Dianne McKay said that if the remains are recovered she would have to decide with her brother and sister what to do with them.
“It gave me a sense of comfort, just to think she was buried somewhere. There was so much horrible speculation, about being fed to the pigs.
“I’m desperately keen to find her body.”
Alick McKay, right, with Rupert and Anna Murdoch
COURTESY OF THE MCKAY FAMILY/CARAVAN MEDIA
She added: “It would just be nice to know she wasn’t on that awful farm. It completely destroyed my father, he was never the same.
“He suffered from terrible guilt. He felt it was all his fault.
“When he died I didn’t feel sad because he had been so unhappy. He wanted to be with her.”

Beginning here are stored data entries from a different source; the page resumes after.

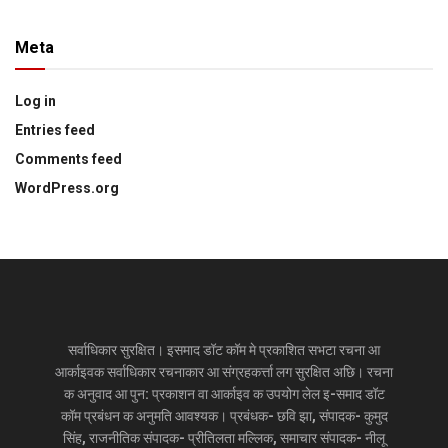
Meta
Log in
Entries feed
Comments feed
WordPress.org
सर्वाधिकार सुरक्षित। इसमाद डॉट कॉम मे प्रकाशित सभटा रचना आ
आर्काइवक सर्वाधिकार रचनाकार आ संग्रहकर्त्ता लग सुरक्षित अछि। रचना
क अनुवाद आ पुन: प्रकाशन वा आर्काइव क उपयोग लेल इ-समाद डॉट
कॉम प्रबंधन क अनुमति आवश्यक। प्रबंधक- छवि झा, संपादक- कुमुद
सिंह, राजनीतिक संपादक- प्रीतिलता मल्लिक, समाचार संपादक- नीलू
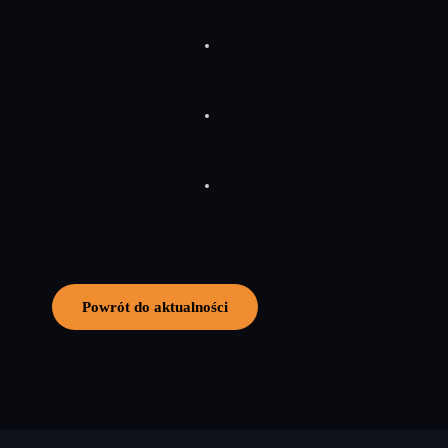
Powrót do aktualności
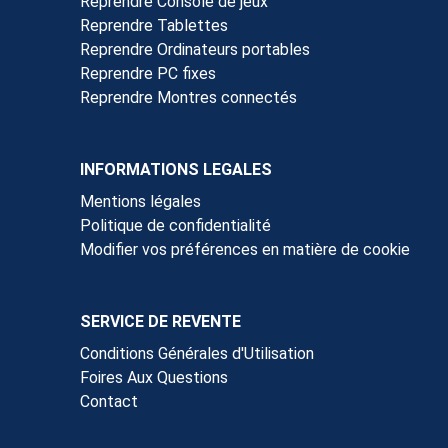
Reprendre Console de jeux
Reprendre Tablettes
Reprendre Ordinateurs portables
Reprendre PC fixes
Reprendre Montres connectés
INFORMATIONS LEGALES
Mentions légales
Politique de confidentialité
Modifier vos préférences en matière de cookie
SERVICE DE REVENTE
Conditions Générales d'Utilisation
Foires Aux Questions
Contact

Dianne McKay’s life has never been the same since her mother’s abduction either.
“It froze me emotionally and my marriage broke up within about two years of it happening,” she said. “I had three children and they were also affected. My eldest daughter was very fond of my mother — she was ten years old. It does affect them, really badly. What do you tell a child without terrifying them for the rest of their life?”
She added: “I want to get to that farm by Christmas. Knowing she may be there and yet there’s nothing we can do is incredibly frustrating.
“It’s upsetting that we can’t get on with it. We’ve got so far after 51 years. We’ve already done the work for the police. I appreciate they have live cases but it shouldn’t take long.”
Gayle said: “I was in total disbelief when he started being so candid. He’s gone 51 years not telling a soul where the body is. It’s very, very convincing.
“I wouldn’t be surprised in the least if he was telling the truth and that body is exactly where he said it is.
“Nizamodeen seemed to age ten years before me — it seemed to have a profound effect on him.”
A spokesman for the Met, which is leading the case, said: “The Met were contacted in December 2021 by the family of Muriel McKay regarding information they had obtained in relation to her murder.
“Officers are liaising with them to arrange a date to meet and assess the information.”